» **Excerpted passage**
The Demo Man Prophecy, and Speculators Beware

In a move that seems eerily evocative of Demolition Man [M] (wait – I’m getting there), the CBC reported this evening that McDonald’s Canada will spend quite a mint overhauling the interior & exterior of its stores to present a more adult-friendly (read: upscale) version of its fast food offerings, goosed with ‘exotic’ coffees.

Pilot versions of the redesign have apparently been tested in Europe, and Canada’s going to be the next place where citizens can find designer coffee, fireplaces, flat screen TVs, and a sleeker, modernist design – elements that weirdly recall the sci-fi world in Demolition Man where Taco Bell was the only surviving restaurant chain in California after the state fell into the ocean after the big quake.

This isn’t a sign parts of Canada (read: Vancouver) are doomed to tumble & crumble, but I couldn’t help thinking that if there was a big kaboom, McDonald’s may be the surviving chain that would dominate a world in disrepair, and present its Chicken McNuggets and burgers in streamlined buildings where the golden “M” wasn’t an arched, fifties beacon for drivers, but a logo imprinted onto a sleek monolith.

» **Required work**
1/ Sum up the McDonald's post in two sentences.
2/ Answer these from the McDonald's post:
(a) Where have pilot versions of the redesign been tested?
(b) In Demolition Man, which restaurant chain was the only one surviving in California?
(c) Which city does the writer name in parentheses as a part of Canada?
3/ Please transcribe the stretch of the McDonald's post from "Pilot versions of" through "a sleek monolith.".
The data after this text isn't needed for anything here.

» **Information shown**
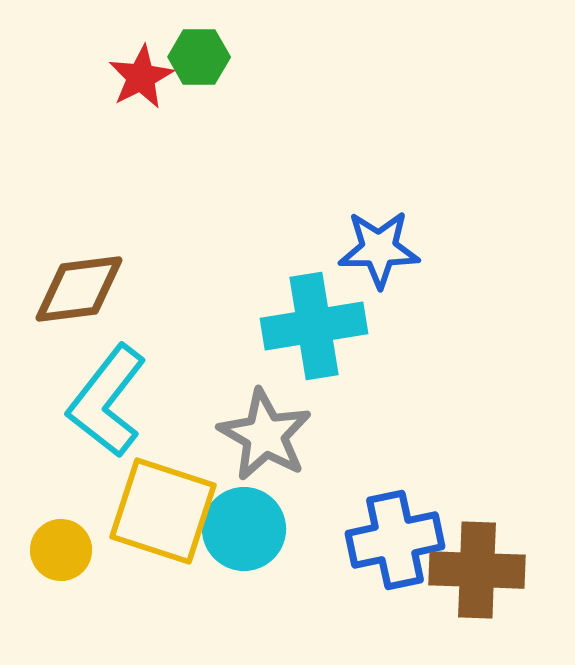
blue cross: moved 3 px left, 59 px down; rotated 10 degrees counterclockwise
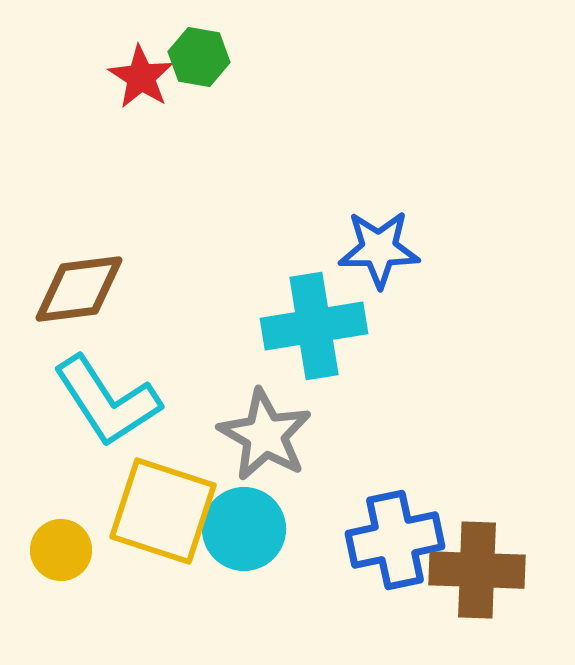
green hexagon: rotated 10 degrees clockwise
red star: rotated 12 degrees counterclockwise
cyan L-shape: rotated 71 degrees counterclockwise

» **Solutions per task**
1/ The CBC reported that McDonald's Canada will spend heavily to redesign the interiors and exteriors of its stores for a more adult-friendly, upscale version of its fast food, with designer coffee, fireplaces, flat screen TVs, and a sleeker modernist design already tested in Europe. The writer says these features recall the sci-fi world of Demolition Man, where Taco Bell was the only surviving restaurant chain, and imagines McDonald's as the chain that might dominate a world in disrepair after a big kaboom.

2/
(a) Europe
(b) Taco Bell
(c) Vancouver

3/
Pilot versions of the redesign have apparently been tested in Europe, and Canada’s going to be the next place where citizens can find designer coffee, fireplaces, flat screen TVs, and a sleeker, modernist design – elements that weirdly recall the sci-fi world in Demolition Man where Taco Bell was the only surviving restaurant chain in California after the state fell into the ocean after the big quake.

This isn’t a sign parts of Canada (read: Vancouver) are doomed to tumble & crumble, but I couldn’t help thinking that if there was a big kaboom, McDonald’s may be the surviving chain that would dominate a world in disrepair, and present its Chicken McNuggets and burgers in streamlined buildings where the golden “M” wasn’t an arched, fifties beacon for drivers, but a logo imprinted onto a sleek monolith.